Why carriers should share with their competitors

By Greg Meckbach | August 1, 2018 | Last updated on October 2, 2024
2 min read

Insurance carriers selling through brokers should share, with competitors, some of the software they make to exchange data with brokers’ computer systems, speakers suggested Wednesday at the Data Exchange (D/X) launch.

“We need to communicate more quickly and efficiently with our brokers,” said Marc Lipman, chief operating officer of American International Group Inc.’s Canadian branch. “If we need to build it on our own, the cost in the work is pretty tremendous.”

Lipman was referring to application programming interfaces (APIs), or software that transmits data between brokers, carriers and third-party vendors.

“You will hear terms like APIs, web services, various things,” said Michael Loeters, co- chair of the Insurance Brokers Association of Canada (IBAC) technology committee. “We are really talking about communications software – a block of software that essentially allows two applications to exchange data – to talk to each other.” Those applications could be billing inquiries, claims or policy changes.

Lipman and Loeters made their comments during the D/X launch at Vantage Venues in downtown Toronto. The launch was hosted by the Toronto Insurance Council, a brokers’ association known until recently as the Toronto Insurance Conference.

D/X is a set of principles IBAC developed around technology integration among brokers, carriers and other vendors.

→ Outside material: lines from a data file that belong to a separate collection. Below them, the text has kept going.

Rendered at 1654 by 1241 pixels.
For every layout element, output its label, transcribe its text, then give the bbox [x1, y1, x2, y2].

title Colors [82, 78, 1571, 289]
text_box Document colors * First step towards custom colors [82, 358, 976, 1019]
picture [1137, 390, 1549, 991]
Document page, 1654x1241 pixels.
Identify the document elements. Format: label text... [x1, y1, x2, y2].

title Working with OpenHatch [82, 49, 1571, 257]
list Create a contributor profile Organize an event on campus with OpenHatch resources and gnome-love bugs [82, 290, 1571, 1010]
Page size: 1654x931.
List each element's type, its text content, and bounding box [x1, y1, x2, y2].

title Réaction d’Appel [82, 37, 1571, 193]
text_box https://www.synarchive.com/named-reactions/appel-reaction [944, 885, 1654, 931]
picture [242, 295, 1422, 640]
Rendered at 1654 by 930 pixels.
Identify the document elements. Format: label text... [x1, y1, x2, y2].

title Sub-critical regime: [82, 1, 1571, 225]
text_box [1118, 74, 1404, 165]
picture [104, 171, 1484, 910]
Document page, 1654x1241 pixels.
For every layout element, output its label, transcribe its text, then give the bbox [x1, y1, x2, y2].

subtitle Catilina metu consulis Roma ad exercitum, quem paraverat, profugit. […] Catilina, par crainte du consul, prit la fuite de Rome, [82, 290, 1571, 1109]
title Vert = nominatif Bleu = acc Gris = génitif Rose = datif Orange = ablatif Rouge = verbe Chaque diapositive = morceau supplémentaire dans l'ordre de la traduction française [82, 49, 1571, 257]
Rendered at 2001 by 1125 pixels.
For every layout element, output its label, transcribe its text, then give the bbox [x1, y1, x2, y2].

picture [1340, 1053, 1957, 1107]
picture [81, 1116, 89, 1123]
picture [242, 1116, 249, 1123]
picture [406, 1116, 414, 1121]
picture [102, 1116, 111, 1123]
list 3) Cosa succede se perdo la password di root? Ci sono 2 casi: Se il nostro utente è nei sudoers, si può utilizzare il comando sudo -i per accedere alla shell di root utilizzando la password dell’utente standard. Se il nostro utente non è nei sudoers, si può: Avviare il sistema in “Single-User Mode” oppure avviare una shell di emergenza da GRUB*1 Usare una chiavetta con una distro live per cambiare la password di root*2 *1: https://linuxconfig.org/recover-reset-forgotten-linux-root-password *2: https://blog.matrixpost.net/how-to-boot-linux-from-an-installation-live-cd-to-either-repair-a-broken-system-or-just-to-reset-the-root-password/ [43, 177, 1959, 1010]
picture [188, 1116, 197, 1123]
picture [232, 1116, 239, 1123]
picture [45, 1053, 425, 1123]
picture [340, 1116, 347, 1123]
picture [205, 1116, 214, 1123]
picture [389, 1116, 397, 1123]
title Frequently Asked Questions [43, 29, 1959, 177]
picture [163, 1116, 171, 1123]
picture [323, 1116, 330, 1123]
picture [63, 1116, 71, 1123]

As part of the launch, TIC is working on a “proof of concept” of a way for brokers to send a first notice of loss, on an insurance claim, directly to their carriers.

The “next steps” of D/X include working groups, which IBAC hopes to have up and running this fall.

While TIC led the proof of concept of first notice of loss, IBAC is spearheading the effort to roll out D/X.

It would entail a repository, or a “reusable data services library,” Loeters noted.

That library is not up and running yet.

Say a company wants to develop an API to let a brokerage communicate with a carrier. Instead of making its own API from scratch, the company could use a software application from the library and just do a “small incremental amount of development to make it work” for them, Loeters said.

“Let’s stop duplicating effort,” Loeters said. “The idea is instead of two of you building this, only one of you is going to build this and you are going to share it with your competitor and that is going to significantly reduce cost and accelerate the innovation.”

He compared the APIs that carriers could share with one another as utilities such as light, power and water.

“Data connectivity is not a competitive advantage,” he said. “It’s just communication.”

Lipman agreed.

“I still compete – I win or lose – on the quality of our products, our underwriting, and claims service,” he said.